New Zealand scientists are leading an international study to compare samples of volcanic sediment collected by NASA's Mars rover Curiosity with volcanic sites on Earth to help determine whether Mars was ever capable of supporting life.
The team led by scientists at the University of Auckland was using a new model to compare and detect whether volcanic eruptions on Earth and Mars interacted with water.
"This is the volcanic approach to searching for water on Mars and although the technique itself is not new, applying it to discovering volcanic eruption styles from other planets is entirely new," senior lecturer in geology and study leader Dr Michael Rowe said in a statement Tuesday.

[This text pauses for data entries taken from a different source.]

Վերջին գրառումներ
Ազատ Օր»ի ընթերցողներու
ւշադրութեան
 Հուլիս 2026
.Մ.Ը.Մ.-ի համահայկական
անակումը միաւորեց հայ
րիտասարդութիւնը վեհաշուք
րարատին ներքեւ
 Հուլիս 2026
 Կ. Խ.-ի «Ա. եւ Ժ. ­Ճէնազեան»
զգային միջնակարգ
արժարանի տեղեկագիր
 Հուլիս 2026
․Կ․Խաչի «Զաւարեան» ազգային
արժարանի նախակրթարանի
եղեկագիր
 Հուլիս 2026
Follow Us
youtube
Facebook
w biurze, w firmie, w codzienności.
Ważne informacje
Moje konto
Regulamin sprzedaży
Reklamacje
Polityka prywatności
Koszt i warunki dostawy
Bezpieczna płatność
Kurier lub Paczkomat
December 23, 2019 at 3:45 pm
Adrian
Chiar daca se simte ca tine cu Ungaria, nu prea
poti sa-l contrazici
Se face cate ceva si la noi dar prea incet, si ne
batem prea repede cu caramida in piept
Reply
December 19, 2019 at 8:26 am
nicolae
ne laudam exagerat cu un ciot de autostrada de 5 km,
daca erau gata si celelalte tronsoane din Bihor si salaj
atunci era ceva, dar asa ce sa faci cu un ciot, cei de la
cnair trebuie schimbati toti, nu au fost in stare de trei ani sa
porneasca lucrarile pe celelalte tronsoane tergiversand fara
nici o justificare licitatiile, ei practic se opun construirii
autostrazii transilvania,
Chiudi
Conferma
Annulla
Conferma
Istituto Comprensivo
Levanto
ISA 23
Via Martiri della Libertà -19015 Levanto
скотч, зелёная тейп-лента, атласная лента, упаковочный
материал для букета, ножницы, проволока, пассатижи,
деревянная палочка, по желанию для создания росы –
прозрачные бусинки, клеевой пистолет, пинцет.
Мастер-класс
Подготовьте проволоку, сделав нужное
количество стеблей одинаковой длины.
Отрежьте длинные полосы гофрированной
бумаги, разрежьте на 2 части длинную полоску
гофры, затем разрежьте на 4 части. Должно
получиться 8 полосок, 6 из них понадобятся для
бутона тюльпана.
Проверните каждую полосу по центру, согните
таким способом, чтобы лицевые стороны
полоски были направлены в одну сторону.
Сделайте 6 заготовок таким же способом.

Curiosity was the first in the rover series to carry a portable x-ray diffractometer, which analyses the structure of crystals, and early comparisons suggested Martian sediments were derived from relatively dry volcanic eruptions.
But Curiosity was currently climbing the red planet's Mount Sharp, which contained a detailed record of the surface of Mars and could yield interesting results.
Thirty different samples from volcanic fields on Earth at 10 different sites have been collected for the study by the team, which included scientists from the United States, Switzerland, Canada and New Zealand.
"The characteristics of eruptions that have occurred on Mars may have been quite different to those on Earth due to the difference in atmospheric pressure and gravity," Rowe said.
"But by understanding the relative timing of interaction between water and magma rising to the surface on Mars, we will better understand when water was present at or near the Martian surface and therefore when the environment may have been hospitable toward life."